§ Tasks:
a) For the text on the band Carson, state whether each of the following agrees with it: (i) the band formed in Sydney; (ii) the live album On the Air was issued after the group had disbanded; (iii) Broderick Smith formed The Dingoes in 1970. Answer yes or no for each and quote the words of the text that decide it.
b) Summarize the text on the band Carson in two sentences.
c) Extend the account of the band Carson with the next part, beginning after its final sentence.

§ Text for analysis:
Carson was an Australian blues rock and boogie rock band, which formed in January 1970 in Melbourne as Carson County Band. They had a top 30 hit single on the Go-Set National Top 40 with "Boogie" in September 1972. The group released their debut studio album, Blown, in November on EMI and Harvest Records, which peaked at No. 14 on the Go-Set Top 20 Albums. Their performance at the second Sunbury Pop Festival in late January 1973 was issued as a live album, On the Air, in April but the group had already disbanded.

Member, John Capek had left by mid 1970 and relocated to North America by 1973 where he worked as a composer (often with Marc Jordan), record producer and keyboardist both in Toronto, Canada and in Los Angeles, United States. Broderick Smith, formed country rockers, The Dingoes in 1973 and also had a successful solo career.

Data entries:
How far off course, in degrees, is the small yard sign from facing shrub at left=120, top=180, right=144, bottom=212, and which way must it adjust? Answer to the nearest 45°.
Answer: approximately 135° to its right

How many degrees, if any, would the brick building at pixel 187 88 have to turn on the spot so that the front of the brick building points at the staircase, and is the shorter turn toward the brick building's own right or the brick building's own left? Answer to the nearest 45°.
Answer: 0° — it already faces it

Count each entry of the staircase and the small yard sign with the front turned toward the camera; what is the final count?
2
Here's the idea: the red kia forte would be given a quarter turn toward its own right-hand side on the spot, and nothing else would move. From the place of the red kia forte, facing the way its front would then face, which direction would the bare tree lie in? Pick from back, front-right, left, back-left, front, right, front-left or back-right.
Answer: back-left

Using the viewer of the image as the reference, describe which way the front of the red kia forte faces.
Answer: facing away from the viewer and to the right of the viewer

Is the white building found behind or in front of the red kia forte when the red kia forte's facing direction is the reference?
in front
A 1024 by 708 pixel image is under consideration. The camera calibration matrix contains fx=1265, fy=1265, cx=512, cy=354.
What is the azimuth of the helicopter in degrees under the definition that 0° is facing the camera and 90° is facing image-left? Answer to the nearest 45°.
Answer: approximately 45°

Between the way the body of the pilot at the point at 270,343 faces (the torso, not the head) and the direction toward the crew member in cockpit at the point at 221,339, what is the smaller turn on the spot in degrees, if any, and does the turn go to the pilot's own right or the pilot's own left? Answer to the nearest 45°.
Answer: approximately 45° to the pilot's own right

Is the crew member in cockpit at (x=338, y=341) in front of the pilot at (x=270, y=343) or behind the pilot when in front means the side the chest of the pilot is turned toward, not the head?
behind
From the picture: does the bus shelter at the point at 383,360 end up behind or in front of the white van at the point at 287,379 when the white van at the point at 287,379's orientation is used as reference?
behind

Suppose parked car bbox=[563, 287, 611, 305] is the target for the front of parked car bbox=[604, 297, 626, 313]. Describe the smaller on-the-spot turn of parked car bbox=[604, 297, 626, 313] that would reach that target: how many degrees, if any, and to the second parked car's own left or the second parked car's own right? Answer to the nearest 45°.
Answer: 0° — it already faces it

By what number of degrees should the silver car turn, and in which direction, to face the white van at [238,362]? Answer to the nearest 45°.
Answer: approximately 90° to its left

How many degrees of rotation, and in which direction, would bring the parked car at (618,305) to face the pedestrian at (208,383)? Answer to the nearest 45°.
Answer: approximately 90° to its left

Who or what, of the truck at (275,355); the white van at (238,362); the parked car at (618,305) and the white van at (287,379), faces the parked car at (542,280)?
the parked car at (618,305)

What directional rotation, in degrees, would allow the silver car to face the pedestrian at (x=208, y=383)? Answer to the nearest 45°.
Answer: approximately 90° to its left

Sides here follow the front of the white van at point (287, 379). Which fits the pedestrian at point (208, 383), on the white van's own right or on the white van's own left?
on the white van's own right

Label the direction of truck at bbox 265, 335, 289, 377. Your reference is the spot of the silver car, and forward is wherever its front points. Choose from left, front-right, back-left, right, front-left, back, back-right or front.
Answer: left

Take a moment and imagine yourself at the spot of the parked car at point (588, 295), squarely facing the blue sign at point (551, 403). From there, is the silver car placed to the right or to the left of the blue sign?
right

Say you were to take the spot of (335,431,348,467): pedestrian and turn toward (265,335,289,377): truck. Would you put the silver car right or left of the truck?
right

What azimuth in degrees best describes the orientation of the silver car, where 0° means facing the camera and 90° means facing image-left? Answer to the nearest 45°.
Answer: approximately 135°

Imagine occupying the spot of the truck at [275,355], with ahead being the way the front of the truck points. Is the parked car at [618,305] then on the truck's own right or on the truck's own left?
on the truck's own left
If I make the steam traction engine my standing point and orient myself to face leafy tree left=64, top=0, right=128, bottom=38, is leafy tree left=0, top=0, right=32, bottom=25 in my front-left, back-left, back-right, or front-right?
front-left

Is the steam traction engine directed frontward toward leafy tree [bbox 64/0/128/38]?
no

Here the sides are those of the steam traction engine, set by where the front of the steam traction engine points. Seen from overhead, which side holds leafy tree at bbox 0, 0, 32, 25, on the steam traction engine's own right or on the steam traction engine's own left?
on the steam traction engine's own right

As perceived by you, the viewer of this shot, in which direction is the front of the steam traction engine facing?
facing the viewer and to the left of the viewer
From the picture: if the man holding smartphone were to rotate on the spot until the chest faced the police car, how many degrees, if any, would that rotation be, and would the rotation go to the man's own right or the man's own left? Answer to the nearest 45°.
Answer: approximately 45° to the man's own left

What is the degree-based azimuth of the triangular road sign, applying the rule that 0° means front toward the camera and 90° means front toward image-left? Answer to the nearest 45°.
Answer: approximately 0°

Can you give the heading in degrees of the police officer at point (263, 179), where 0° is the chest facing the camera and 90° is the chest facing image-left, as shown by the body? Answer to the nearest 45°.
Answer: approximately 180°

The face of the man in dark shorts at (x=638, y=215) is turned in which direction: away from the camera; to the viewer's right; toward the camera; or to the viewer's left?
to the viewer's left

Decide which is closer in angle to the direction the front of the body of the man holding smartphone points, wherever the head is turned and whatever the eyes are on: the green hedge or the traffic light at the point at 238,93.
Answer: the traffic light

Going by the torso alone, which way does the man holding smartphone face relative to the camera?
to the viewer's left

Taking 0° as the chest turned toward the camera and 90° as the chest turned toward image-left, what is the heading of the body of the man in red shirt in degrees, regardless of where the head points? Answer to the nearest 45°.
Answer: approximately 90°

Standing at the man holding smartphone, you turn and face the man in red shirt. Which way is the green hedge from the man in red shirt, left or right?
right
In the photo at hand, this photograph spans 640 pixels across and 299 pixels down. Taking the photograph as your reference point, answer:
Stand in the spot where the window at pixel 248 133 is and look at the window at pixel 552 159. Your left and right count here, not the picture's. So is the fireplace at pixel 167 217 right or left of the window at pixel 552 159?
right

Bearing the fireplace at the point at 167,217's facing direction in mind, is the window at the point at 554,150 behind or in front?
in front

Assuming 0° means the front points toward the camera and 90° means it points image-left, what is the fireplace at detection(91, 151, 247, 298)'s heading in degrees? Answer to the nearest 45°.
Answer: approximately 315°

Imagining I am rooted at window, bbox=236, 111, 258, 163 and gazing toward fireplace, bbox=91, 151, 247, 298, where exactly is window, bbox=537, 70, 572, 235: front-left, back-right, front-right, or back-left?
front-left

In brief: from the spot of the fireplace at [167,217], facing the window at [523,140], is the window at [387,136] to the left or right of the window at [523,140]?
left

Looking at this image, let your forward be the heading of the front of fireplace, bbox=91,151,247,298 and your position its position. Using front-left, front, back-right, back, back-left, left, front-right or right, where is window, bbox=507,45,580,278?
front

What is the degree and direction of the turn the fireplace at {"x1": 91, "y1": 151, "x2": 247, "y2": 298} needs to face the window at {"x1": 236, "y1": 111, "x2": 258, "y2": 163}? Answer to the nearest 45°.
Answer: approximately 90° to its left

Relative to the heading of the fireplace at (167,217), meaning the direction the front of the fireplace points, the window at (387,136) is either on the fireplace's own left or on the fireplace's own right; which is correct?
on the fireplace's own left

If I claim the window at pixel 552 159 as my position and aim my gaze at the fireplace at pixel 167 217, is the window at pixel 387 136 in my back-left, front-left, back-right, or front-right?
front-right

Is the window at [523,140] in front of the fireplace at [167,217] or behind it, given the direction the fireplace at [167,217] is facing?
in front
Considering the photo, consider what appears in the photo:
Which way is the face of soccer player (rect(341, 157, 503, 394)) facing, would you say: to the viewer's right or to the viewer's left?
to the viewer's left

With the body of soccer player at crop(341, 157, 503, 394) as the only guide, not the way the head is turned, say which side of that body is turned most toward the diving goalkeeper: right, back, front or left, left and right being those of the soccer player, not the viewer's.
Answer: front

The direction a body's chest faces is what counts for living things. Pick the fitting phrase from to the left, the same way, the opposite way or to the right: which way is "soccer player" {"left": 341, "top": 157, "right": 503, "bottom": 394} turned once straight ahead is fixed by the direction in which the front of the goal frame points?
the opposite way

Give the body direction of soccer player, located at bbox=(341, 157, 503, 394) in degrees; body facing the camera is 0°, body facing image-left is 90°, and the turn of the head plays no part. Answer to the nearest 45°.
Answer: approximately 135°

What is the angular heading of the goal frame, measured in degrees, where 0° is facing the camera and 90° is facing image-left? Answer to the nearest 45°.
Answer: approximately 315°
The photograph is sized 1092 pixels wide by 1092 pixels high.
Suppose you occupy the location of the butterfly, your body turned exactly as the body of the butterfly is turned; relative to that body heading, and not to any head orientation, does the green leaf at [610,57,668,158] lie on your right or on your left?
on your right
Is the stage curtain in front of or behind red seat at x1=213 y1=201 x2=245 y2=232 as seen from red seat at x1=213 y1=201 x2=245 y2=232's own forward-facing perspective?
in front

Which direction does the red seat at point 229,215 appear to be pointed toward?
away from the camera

§ Answers to the tasks:
a)
(i) No: "formed in January 1970 in Melbourne as Carson County Band"
(ii) Yes: "was issued as a live album, On the Air, in April but the group had already disbanded"
(iii) No: "Broderick Smith, formed country rockers, The Dingoes in 1973"

b) Carson was an Australian blues rock and boogie rock band that formed in Melbourne in January 1970 as Carson County Band. It had a top 30 hit with "Boogie" in September 1972 and released the album Blown, which reached No. 14 on the Go-Set Top 20 Albums, and its live album On the Air, recorded at the second Sunbury Pop Festival, appeared in April 1973 after the group had disbanded.

c)
History
Carson formed in Melbourne in January 1970 as Carson County Band and, influenced by United States group Canned Heat, performed blues rock and boogie rock. Founders of Carson County Band were Ian Ferguson on bass guitar and vocals, Greg "Sleepy" Lawrie on slide guitar and dobro (Creatures, Chocolate),  Tony Lunt on drums, Tony "Drunkbelly" Enery on Keyboard. Their debut single, "On the Highway", was issued in May on Rebel Records. In October they dropped the County Band from the name to avoid being confused as a country music group. Capek left mid 1970 to join King Harvest and eventually moved to North America. He worked as a composer (often with Marc Jordan), record producer and keyboardist both in Toronto, Canada and in Los Angeles.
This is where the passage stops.